I sincerely think that calling TSP NP Complete is misleading non experts. Said differently, I strongly disagree with what you say: " the key insight is that the optimization problem has the property of being hard to optimize but easy to validate." Indeed, validating that a tour is of minimal length is far from being easy. Finding a polynomial way to do it would mean P= NP, which everyone agrees would be a tremendous achievement. That's why I wrote this post. I would not have bothered writing if it was merely about an abuse of mathematical language.

9 cumthsc commented Permalink

One can read the statement "Optimization problem X is NP-complete" either as shorthand for the (correct) statement "The decision form of problem X is NP-complete" or as a misstatement of "Optimization problem X is NP-hard." We who know the language generally give others who know the language the benefit of the doubt and assume they mean the former. I tend to lapse into that form in class after a while because the constant repetition of the phrase "the decision form of" gets tiresome.

 
I think Jean Francois is concerned that non-experts will make the latter reading and take as their lesson the erroneous interpretation. I'm not so sure that, for most non-experts, it makes much difference. For the non-student of complexity, I think "NP-complete" is mostly just a high-sounding way of saying "hard". For the new student of complexity, getting these concepts clear is what they are there for, and instructors do need to make sure that the full expression has been drummed into students' minds before introducing the shorthand. I admit, when I was first exposed to these ideas as related to optimization, I found the "NP-easy" part for optimization problems a little confusing. "What does a polynomial certificate for shortest tour even look like?" (I also admit that once or twice, I got the direction of the reduction for the "NP-hard" part backward. Making either of those mistakes on a homework problem quickly leads to a sudden moment of clarity!) It has made me a more careful instructor to remember those moments.

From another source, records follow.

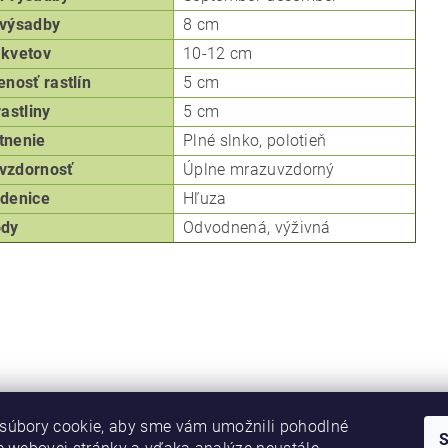
výsadby
8 cm
kvetov
10-12 cm
enosť rastlín
5 cm
rastliny
5 cm
tnenie
Plné slnko, p
olotieň
vzdornosť
Úplne mrazuvzdorný
denice
Hľuza
ôdy
Odvodnená, v
ýživná
súbory cookie, aby sme vám umožnili pohodlné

10 pjcpjcpjc commented Permalink

JFP

 
TSP is easy to validate in the following sense. Given a sequence of moves, it is easy to determine if this sequence is a valid tour, and if so, it is also easy to compute the total cost of this tour.
 
But, yes, it is computationally hard to determine if this total cost is the minimum possible cost. I did not mean to imply otherwise.
 
I find topics like this fascinating. I think it's interesting that there is genuine disagreement about how to discuss these problems with lay-readers. I will write a blog post on this topic myself, and let you know when it's live.

11 JeanFrancoisPuget commented Permalink

Matthew, Pete, thank you for your comments. i've rewritten the end of my post to take some of them into account.